- **Task brief**
Could you write out each entry exactly as it reads?

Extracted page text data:
_____

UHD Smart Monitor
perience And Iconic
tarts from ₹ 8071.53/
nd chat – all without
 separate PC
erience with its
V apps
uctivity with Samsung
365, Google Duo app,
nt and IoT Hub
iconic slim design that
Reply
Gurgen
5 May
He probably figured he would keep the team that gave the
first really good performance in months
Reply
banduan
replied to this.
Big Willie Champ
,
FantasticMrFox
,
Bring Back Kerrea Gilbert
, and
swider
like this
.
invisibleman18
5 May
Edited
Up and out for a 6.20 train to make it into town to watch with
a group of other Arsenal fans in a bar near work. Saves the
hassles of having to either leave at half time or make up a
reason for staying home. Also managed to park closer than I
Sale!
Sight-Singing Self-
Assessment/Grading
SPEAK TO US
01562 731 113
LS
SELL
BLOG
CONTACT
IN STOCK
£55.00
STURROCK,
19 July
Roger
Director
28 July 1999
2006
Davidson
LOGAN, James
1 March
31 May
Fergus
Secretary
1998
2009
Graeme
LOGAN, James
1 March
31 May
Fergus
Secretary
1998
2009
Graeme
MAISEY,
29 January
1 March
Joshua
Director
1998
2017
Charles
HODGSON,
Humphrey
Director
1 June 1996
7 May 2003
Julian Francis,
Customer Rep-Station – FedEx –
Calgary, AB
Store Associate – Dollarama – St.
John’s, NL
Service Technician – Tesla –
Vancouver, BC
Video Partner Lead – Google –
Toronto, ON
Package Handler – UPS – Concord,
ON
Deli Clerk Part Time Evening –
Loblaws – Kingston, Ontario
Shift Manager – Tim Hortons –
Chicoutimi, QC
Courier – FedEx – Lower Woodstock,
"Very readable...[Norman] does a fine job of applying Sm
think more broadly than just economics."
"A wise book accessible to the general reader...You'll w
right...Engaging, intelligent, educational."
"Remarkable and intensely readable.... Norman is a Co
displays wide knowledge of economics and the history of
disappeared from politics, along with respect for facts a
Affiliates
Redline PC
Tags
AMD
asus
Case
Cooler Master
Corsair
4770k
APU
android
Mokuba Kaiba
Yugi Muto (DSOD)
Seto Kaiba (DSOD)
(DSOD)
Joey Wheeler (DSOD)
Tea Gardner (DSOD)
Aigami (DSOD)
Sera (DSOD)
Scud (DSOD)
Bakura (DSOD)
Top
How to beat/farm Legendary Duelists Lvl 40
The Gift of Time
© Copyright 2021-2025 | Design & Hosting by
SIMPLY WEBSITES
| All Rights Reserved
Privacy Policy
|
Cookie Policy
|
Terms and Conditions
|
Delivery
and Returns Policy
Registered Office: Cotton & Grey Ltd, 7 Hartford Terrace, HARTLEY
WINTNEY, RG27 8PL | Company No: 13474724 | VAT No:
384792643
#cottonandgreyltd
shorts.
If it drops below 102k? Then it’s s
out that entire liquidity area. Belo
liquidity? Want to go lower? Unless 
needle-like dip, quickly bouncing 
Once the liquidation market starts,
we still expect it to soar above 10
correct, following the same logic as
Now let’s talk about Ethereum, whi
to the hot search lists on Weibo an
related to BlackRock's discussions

_____

- **Result of the task**
UHD Smart Monitor
perience And Iconic
tarts from ₹ 8071.53/
nd chat – all without
 separate PC
erience with its
V apps
uctivity with Samsung
365, Google Duo app,
nt and IoT Hub
iconic slim design that
Reply
Gurgen
5 May
He probably figured he would keep the team that gave the
first really good performance in months
Reply
banduan
replied to this.
Big Willie Champ
,
FantasticMrFox
,
Bring Back Kerrea Gilbert
, and
swider
like this
.
invisibleman18
5 May
Edited
Up and out for a 6.20 train to make it into town to watch with
a group of other Arsenal fans in a bar near work. Saves the
hassles of having to either leave at half time or make up a
reason for staying home. Also managed to park closer than I
Sale!
Sight-Singing Self-
Assessment/Grading
SPEAK TO US
01562 731 113
LS
SELL
BLOG
CONTACT
IN STOCK
£55.00
STURROCK,
19 July
Roger
Director
28 July 1999
2006
Davidson
LOGAN, James
1 March
31 May
Fergus
Secretary
1998
2009
Graeme
LOGAN, James
1 March
31 May
Fergus
Secretary
1998
2009
Graeme
MAISEY,
29 January
1 March
Joshua
Director
1998
2017
Charles
HODGSON,
Humphrey
Director
1 June 1996
7 May 2003
Julian Francis,
Customer Rep-Station – FedEx –
Calgary, AB
Store Associate – Dollarama – St.
John’s, NL
Service Technician – Tesla –
Vancouver, BC
Video Partner Lead – Google –
Toronto, ON
Package Handler – UPS – Concord,
ON
Deli Clerk Part Time Evening –
Loblaws – Kingston, Ontario
Shift Manager – Tim Hortons –
Chicoutimi, QC
Courier – FedEx – Lower Woodstock,
"Very readable...[Norman] does a fine job of applying Sm
think more broadly than just economics."
"A wise book accessible to the general reader...You'll w
right...Engaging, intelligent, educational."
"Remarkable and intensely readable.... Norman is a Co
displays wide knowledge of economics and the history of
disappeared from politics, along with respect for facts a
Affiliates
Redline PC
Tags
AMD
asus
Case
Cooler Master
Corsair
4770k
APU
android
Mokuba Kaiba
Yugi Muto (DSOD)
Seto Kaiba (DSOD)
(DSOD)
Joey Wheeler (DSOD)
Tea Gardner (DSOD)
Aigami (DSOD)
Sera (DSOD)
Scud (DSOD)
Bakura (DSOD)
Top
How to beat/farm Legendary Duelists Lvl 40
The Gift of Time
© Copyright 2021-2025 | Design & Hosting by
SIMPLY WEBSITES
| All Rights Reserved
Privacy Policy
|
Cookie Policy
|
Terms and Conditions
|
Delivery
and Returns Policy
Registered Office: Cotton & Grey Ltd, 7 Hartford Terrace, HARTLEY
WINTNEY, RG27 8PL | Company No: 13474724 | VAT No:
384792643
#cottonandgreyltd
shorts.
If it drops below 102k? Then it’s s
out that entire liquidity area. Belo
liquidity? Want to go lower? Unless 
needle-like dip, quickly bouncing 
Once the liquidation market starts,
we still expect it to soar above 10
correct, following the same logic as
Now let’s talk about Ethereum, whi
to the hot search lists on Weibo an
related to BlackRock's discussions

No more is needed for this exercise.